I also ran giveaways offering a $250 Amazon gift card, a Kindle, and other prizes on my author page on Facebook, where I have 19k followers. This is key: Entry was not based on providing proof of preordering the book. It was simply a random drawing — no purchase necessary — and for such big prizes, readers were more than willing to share it with their friends. This definitely helped create buzz for the preorder!
6. Ran a BookBub Ads campaign
I run a ton of ads. My book advertising budget is usually around $1k, and that includes BookBub Ads. Ads have absolutely the best ROI for preorders and sales, so that’s where I continue to spend my money.
A big part of my strategy is running BookBub Ads with a higher cost per click (I usually run a max CPM bid anywhere from $10 to $20, which leads to a higher CPC) to gain higher visibility as the ad runs. I ran BookBub Ads campaigns every couple of weeks, regularly changing the wording on each ad to keep it fresh. It is costly — but I feel the visibility more than pays for itself in the long run because I saw an influx of sales while the ads ran.
7. Ran a Facebook Ads campaign
I’m a big believer in Facebook ads. I ran at least four of them during the preorder period with a budget of about $150 for each ad variation. I have my audiences narrowed down and I know my market (I run a lot of Facebook ads), so by targeting specific interest groups and ages, I’m able to reach a wider audience. I usually only run the ads in the US and not internationally because I haven’t seen a big bump in my international campaigns — at least, not enough to justify the spend.

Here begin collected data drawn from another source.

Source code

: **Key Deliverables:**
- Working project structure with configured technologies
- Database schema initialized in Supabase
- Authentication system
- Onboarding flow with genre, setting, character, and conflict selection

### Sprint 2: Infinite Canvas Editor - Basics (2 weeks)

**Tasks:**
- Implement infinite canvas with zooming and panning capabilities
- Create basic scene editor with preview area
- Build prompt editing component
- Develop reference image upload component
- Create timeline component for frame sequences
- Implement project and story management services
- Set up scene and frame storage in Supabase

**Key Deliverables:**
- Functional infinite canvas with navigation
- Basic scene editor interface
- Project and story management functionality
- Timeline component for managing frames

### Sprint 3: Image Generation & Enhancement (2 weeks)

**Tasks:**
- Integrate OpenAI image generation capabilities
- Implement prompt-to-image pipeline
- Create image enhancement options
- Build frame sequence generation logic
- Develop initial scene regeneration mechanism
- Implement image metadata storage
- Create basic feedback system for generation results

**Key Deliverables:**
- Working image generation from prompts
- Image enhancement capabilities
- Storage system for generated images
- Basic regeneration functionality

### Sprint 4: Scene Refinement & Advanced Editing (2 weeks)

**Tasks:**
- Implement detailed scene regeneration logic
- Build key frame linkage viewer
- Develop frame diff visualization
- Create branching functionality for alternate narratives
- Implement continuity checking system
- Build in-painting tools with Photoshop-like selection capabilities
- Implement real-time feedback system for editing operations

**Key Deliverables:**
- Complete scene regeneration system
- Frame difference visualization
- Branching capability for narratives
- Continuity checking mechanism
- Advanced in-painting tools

I also boosted my Facebook post announcing the new release with a small $10 spend, simply to keep up the momentum. I do short bursts like this just to keep the book in front of readers on their newsfeed. These run in conjunction with the higher-dollar ads for double exposure.
Remember on Facebook ads not to throw out a huge net — the more refined you can make your audience, the better results you’ll see.
8. Outsourced marketing activities
I have a virtual assistant and marketing person, and we frequently share posts on Facebook and with my street team during the preorder period. For the Warwolfe launch, I also hired the marketing company LitRing to run a feature on the book on their website, in a dedicated newsletter, and in their private VIP reader group on Facebook on the day of the release. This was the first time I tried this, and it cost me about $1,000, but it was well worth the cost.
What I don’t do anymore
I’ve tried these marketing activities in the past, and found that they aren’t as effective anymore:
- Facebook parties – They have run their course and you’ll find people who have already bought your book to be the ones in attendance.
- Blog tours – I’ve never seen a serious ROI on a blog tour.
Bottom line: Advertising dollars are dollars well spent when it comes to a preorder and new release. Don’t waste your time on small blog tours or Facebook parties. Spend your money where it will do the most good — on ad sites like BookBub. It works!
The views and opinions expressed in this guest post are those of the author and do not necessarily reflect the views and opinions of BookBub.